(Data taken from a collection)
* * * *
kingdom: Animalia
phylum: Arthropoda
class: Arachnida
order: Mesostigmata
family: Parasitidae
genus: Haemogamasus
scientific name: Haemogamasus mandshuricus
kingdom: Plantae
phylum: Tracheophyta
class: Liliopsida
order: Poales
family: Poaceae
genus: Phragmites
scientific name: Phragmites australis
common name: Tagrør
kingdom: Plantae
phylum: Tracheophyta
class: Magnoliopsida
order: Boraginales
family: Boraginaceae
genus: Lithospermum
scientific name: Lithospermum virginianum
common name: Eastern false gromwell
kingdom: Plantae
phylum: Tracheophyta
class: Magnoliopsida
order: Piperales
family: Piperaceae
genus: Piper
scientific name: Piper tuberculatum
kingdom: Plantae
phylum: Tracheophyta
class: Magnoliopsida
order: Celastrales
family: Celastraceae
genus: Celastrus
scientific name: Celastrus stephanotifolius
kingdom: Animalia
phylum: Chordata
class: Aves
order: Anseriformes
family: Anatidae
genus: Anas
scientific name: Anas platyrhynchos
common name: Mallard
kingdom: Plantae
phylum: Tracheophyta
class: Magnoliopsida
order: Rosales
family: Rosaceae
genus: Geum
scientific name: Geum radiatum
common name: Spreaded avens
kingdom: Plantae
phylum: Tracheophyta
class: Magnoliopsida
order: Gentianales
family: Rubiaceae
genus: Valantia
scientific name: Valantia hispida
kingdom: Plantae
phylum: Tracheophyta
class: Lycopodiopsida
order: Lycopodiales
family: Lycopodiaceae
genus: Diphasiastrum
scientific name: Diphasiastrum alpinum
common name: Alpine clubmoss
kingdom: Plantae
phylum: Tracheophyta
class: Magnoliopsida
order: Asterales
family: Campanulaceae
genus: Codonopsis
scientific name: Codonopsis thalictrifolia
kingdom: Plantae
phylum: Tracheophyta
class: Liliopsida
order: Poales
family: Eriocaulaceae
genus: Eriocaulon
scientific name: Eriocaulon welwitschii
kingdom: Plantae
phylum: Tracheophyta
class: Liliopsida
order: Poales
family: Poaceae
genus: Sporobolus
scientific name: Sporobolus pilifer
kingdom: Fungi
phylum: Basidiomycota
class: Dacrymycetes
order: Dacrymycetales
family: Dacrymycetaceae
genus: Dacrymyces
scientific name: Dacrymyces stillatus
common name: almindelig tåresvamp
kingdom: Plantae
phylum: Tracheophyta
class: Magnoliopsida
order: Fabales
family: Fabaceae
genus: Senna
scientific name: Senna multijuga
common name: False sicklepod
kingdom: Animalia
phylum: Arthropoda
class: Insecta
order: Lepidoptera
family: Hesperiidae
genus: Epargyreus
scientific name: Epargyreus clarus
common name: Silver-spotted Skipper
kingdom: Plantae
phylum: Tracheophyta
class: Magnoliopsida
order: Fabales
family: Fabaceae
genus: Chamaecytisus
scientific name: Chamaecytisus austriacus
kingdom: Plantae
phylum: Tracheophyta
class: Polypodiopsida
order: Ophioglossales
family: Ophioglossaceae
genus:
* * * *
▶ WRITTEN REQUEST
Format the lines above as a JSON list of strings, with each line as one string and no blank lines.

▶ SOLUTION TO THIS PROBLEM
[
  "kingdom: Animalia",
  "phylum: Arthropoda",
  "class: Arachnida",
  "order: Mesostigmata",
  "family: Parasitidae",
  "genus: Haemogamasus",
  "scientific name: Haemogamasus mandshuricus",
  "kingdom: Plantae",
  "phylum: Tracheophyta",
  "class: Liliopsida",
  "order: Poales",
  "family: Poaceae",
  "genus: Phragmites",
  "scientific name: Phragmites australis",
  "common name: Tagrør",
  "kingdom: Plantae",
  "phylum: Tracheophyta",
  "class: Magnoliopsida",
  "order: Boraginales",
  "family: Boraginaceae",
  "genus: Lithospermum",
  "scientific name: Lithospermum virginianum",
  "common name: Eastern false gromwell",
  "kingdom: Plantae",
  "phylum: Tracheophyta",
  "class: Magnoliopsida",
  "order: Piperales",
  "family: Piperaceae",
  "genus: Piper",
  "scientific name: Piper tuberculatum",
  "kingdom: Plantae",
  "phylum: Tracheophyta",
  "class: Magnoliopsida",
  "order: Celastrales",
  "family: Celastraceae",
  "genus: Celastrus",
  "scientific name: Celastrus stephanotifolius",
  "kingdom: Animalia",
  "phylum: Chordata",
  "class: Aves",
  "order: Anseriformes",
  "family: Anatidae",
  "genus: Anas",
  "scientific name: Anas platyrhynchos",
  "common name: Mallard",
  "kingdom: Plantae",
  "phylum: Tracheophyta",
  "class: Magnoliopsida",
  "order: Rosales",
  "family: Rosaceae",
  "genus: Geum",
  "scientific name: Geum radiatum",
  "common name: Spreaded avens",
  "kingdom: Plantae",
  "phylum: Tracheophyta",
  "class: Magnoliopsida",
  "order: Gentianales",
  "family: Rubiaceae",
  "genus: Valantia",
  "scientific name: Valantia hispida",
  "kingdom: Plantae",
  "phylum: Tracheophyta",
  "class: Lycopodiopsida",
  "order: Lycopodiales",
  "family: Lycopodiaceae",
  "genus: Diphasiastrum",
  "scientific name: Diphasiastrum alpinum",
  "common name: Alpine clubmoss",
  "kingdom: Plantae",
  "phylum: Tracheophyta",
  "class: Magnoliopsida",
  "order: Asterales",
  "family: Campanulaceae",
  "genus: Codonopsis",
  "scientific name: Codonopsis thalictrifolia",
  "kingdom: Plantae",
  "phylum: Tracheophyta",
  "class: Liliopsida",
  "order: Poales",
  "family: Eriocaulaceae",
  "genus: Eriocaulon",
  "scientific name: Eriocaulon welwitschii",
  "kingdom: Plantae",
  "phylum: Tracheophyta",
  "class: Liliopsida",
  "order: Poales",
  "family: Poaceae",
  "genus: Sporobolus",
  "scientific name: Sporobolus pilifer",
  "kingdom: Fungi",
  "phylum: Basidiomycota",
  "class: Dacrymycetes",
  "order: Dacrymycetales",
  "family: Dacrymycetaceae",
  "genus: Dacrymyces",
  "scientific name: Dacrymyces stillatus",
  "common name: almindelig tåresvamp",
  "kingdom: Plantae",
  "phylum: Tracheophyta",
  "class: Magnoliopsida",
  "order: Fabales",
  "family: Fabaceae",
  "genus: Senna",
  "scientific name: Senna multijuga",
  "common name: False sicklepod",
  "kingdom: Animalia",
  "phylum: Arthropoda",
  "class: Insecta",
  "order: Lepidoptera",
  "family: Hesperiidae",
  "genus: Epargyreus",
  "scientific name: Epargyreus clarus",
  "common name: Silver-spotted Skipper",
  "kingdom: Plantae",
  "phylum: Tracheophyta",
  "class: Magnoliopsida",
  "order: Fabales",
  "family: Fabaceae",
  "genus: Chamaecytisus",
  "scientific name: Chamaecytisus austriacus",
  "kingdom: Plantae",
  "phylum: Tracheophyta",
  "class: Polypodiopsida",
  "order: Ophioglossales",
  "family: Ophioglossaceae",
  "genus:"
]